This week, we’ll take a closer look at the potential range of SOA appliances that might come in useful for organizations implementing SOA, as well as contemplate why some organizations might want to consider SOA appliances. Let’s start by taking a closer look at the types of specialized HW that can be helpful for processing in a SOA environment.

The first type of device, and the one that’s been around the longest, is the category of XML accelerators. XML accelerators are dedicated devices that offload XML processing. For example, you could have XML messages flowing through a network and you might want to make sure they’re validated against a schema. Using an XML accelerator can be more economical than a traditional server for that type of requirement.
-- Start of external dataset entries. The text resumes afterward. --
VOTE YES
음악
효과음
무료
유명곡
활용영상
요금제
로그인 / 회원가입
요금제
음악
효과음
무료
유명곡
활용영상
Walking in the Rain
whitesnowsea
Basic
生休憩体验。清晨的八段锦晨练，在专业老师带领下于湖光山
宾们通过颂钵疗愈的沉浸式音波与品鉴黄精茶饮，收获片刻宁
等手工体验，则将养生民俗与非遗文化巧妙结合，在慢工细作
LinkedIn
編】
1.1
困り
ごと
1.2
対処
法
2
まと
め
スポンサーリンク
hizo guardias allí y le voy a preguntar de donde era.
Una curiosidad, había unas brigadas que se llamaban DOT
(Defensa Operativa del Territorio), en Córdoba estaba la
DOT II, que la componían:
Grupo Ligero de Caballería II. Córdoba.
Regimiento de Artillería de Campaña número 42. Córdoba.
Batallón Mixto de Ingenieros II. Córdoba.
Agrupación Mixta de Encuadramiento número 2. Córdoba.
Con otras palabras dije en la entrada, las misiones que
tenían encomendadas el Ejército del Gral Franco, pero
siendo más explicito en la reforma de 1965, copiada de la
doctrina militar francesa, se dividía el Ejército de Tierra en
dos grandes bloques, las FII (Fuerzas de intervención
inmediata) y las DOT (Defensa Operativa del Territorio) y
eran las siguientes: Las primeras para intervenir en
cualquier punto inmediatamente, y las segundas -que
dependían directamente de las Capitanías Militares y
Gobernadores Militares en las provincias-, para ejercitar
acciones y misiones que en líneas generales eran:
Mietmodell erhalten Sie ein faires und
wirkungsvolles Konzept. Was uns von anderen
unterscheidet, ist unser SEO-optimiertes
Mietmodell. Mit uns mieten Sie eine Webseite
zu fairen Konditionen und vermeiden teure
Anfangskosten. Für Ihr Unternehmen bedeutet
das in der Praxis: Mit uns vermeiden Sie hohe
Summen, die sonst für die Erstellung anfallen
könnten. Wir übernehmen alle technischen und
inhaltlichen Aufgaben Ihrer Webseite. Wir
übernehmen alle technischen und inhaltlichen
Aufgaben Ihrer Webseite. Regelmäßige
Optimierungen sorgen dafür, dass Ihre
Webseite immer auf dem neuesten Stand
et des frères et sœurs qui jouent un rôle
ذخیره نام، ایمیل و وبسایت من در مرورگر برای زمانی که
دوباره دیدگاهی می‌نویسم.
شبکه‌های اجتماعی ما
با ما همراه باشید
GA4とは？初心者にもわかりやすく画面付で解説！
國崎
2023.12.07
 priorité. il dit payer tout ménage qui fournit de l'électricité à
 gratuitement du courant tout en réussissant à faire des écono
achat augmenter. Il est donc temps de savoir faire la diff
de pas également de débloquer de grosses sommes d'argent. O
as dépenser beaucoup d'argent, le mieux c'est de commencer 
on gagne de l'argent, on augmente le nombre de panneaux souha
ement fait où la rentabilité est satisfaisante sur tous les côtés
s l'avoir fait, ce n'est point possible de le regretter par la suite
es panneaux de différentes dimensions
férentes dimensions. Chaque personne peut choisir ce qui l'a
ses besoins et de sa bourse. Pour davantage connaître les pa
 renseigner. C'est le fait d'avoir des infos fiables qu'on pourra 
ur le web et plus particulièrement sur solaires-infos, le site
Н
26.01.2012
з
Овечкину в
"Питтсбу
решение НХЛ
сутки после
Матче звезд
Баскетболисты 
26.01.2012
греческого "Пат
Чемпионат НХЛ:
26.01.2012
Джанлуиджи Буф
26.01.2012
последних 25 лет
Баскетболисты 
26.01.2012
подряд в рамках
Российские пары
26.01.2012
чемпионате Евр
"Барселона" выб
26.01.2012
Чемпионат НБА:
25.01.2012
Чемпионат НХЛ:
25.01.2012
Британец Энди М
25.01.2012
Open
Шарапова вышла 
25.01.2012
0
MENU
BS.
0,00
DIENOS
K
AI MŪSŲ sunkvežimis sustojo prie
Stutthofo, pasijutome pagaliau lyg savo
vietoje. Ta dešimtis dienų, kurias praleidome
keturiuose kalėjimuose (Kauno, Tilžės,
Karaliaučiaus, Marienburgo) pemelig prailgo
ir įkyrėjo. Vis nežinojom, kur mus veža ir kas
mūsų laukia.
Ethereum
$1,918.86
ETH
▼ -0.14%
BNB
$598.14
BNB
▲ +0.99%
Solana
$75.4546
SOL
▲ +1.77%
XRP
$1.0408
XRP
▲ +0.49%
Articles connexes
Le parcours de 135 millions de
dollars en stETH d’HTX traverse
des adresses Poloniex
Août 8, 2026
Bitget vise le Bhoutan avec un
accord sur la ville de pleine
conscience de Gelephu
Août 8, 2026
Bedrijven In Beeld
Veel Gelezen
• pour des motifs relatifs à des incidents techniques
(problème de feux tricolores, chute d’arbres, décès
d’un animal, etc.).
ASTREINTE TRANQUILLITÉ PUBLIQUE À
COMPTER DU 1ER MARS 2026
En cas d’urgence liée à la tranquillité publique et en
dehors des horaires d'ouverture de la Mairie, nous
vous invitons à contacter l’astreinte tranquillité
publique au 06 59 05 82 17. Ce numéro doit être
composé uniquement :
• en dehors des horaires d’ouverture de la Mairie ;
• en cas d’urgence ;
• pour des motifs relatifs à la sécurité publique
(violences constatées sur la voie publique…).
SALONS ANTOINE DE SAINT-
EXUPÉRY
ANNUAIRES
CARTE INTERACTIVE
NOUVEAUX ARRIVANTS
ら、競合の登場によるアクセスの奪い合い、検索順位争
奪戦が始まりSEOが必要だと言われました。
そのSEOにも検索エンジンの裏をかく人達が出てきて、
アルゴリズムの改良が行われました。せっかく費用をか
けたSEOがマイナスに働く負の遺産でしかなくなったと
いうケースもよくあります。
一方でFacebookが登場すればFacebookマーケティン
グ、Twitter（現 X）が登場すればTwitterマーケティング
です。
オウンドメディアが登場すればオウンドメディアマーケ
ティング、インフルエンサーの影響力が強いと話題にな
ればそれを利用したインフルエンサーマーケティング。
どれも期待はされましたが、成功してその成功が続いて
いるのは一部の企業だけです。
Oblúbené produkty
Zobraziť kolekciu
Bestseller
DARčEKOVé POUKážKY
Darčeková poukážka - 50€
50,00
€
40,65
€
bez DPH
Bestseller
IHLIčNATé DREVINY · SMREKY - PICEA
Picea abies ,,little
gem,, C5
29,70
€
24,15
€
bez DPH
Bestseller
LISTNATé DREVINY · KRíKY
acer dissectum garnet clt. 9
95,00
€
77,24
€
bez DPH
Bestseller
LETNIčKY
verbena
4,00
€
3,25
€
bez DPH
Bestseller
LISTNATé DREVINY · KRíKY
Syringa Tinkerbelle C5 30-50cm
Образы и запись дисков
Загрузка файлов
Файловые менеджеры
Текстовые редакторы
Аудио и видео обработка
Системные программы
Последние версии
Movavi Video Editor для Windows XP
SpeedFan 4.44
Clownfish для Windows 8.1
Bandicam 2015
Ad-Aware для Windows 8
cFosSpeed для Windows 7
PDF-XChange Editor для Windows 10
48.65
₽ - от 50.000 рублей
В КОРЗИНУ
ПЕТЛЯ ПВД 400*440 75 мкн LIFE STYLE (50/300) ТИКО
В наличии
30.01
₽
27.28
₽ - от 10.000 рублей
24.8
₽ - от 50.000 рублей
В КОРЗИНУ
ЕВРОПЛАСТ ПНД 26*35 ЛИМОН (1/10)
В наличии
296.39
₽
Another scenario where XML accelerators can help would be if you’re using XSLT or trying to convert XML into HTML for a portal application, for example. XML accelerators are also applicable for compressing XML, format conversion and parsing. XML accelerators basically sit as proxies between the requestors and senders of messages, and as the messages flow through, the schema validation, compression or other XML-related function takes place.

A second category of SOA appliances is the XML router category. XML routers are focused on high speed content-based routing, whether it’s routing proprietary protocols or XPATH or other standards. XML routers enable the routing the delivery that’s independent of producers or consumers and operates at the message layer, for example—for every purchase order over $50,000, route this message to server A, otherwise, route to Server b. Organizations should consider XML routers when there’s a need for message enrichment, such as adding specialized headers or time stamps or adding the route that the message took to get to the final destination.

The next category of devices to consider is XML security gateways or XML firewalls. Because organizations are now starting to use this new layer of XML connectivity to communicate and exchange message with organizations or individuals outside the corporate IT boundaries, there’s actually a need for new types of threat protection and new security capabilities provided by XML security gateways. Using a hardware device such as an XML security gateway to enforce security policies can be particularly helpful, since it can be in a separate domain, and controlled by a separate group, such as a security group. It can also provide a greater level of performance and do more security checks without compromising the end-to-end SOA performance.